Pierce strode in, his gun out and his face set. His gaze strayed from Vargas’s body to Cooper’s face.
“Did you get what you came for, love?” he asked.
“Yes.”
“My turn, then.” He pulled the trigger a second time, and a bullet tore a hole through Mitchell’s face and painted the sunny yellow wall with the back of his head.
Chapter Eighteen
“Good lord, I thought he’d never shut up,” Pierce said, striding toward Vargas’s prone form.
Her heart in her throat, her skin tingling with adrenaline, Cooper reminded herself to breathe.
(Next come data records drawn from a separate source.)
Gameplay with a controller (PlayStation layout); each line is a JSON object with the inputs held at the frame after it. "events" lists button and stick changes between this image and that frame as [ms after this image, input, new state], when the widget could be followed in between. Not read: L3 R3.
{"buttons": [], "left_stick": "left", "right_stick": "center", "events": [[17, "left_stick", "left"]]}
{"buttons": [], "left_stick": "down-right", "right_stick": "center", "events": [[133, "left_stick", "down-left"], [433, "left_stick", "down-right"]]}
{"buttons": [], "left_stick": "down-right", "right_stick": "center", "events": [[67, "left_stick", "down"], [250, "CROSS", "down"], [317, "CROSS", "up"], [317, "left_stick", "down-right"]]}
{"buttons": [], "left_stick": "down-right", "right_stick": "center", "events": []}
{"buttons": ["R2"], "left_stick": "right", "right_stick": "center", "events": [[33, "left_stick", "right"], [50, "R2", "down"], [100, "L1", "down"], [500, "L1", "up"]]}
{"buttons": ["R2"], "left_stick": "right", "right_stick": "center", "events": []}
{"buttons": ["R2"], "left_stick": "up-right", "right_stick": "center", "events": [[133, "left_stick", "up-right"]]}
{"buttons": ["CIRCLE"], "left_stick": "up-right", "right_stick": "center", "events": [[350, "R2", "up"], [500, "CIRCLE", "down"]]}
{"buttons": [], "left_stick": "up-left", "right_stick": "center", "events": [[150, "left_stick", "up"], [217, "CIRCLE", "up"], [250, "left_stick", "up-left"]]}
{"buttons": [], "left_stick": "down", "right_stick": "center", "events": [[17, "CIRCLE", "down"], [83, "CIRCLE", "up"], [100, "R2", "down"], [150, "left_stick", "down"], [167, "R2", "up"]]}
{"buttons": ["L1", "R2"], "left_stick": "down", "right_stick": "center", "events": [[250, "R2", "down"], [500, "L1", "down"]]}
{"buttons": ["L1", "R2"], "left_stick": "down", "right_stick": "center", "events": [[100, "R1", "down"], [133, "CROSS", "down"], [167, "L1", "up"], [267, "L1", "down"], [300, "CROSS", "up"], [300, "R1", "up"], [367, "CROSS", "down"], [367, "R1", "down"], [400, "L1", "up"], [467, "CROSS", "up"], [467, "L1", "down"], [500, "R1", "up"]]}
Hard to do when the echoes of the shots still rang in her ears. “Give a girl some warning, would you?”
Fucking Pierce.
It wasn’t the first time he’d appeared in her life like a vengeful wraith. The fact that somewhere along the line it had become easy for her to simply ignore the dead guy on the floor said something about her and what her life had become.
She didn’t plan to examine that too closely anytime soon.
“And where would be the fun in that?” Pierce asked, checking Vargas for a pulse.
She had no idea why he bothered. Pierce was an excellent shot—no way he’d miss at that distance. But he was methodical and a damn stickler for what he considered protocol.
“What are you doing here?” she asked, ignoring the way her pulse still fluttered in her neck. She knew she’d done a piss-poor job of getting her nerves under control when she jumped as Will grasped her by the elbow and guided her closer. He tried to tuck her behind him, his gaze locked on Pierce and the gun he still had in his hand.
“Soothe your gorilla, love, he looks agitated.” Pierce stepped away from Vargas and holstered his weapon.
“Surprise murders have a way of doing that to people!” she snarled, then squeezed Will’s arm, which was tense beneath her touch. “It’s all right. I know him.”
“Well I don’t.” He pivoted to keep her behind him.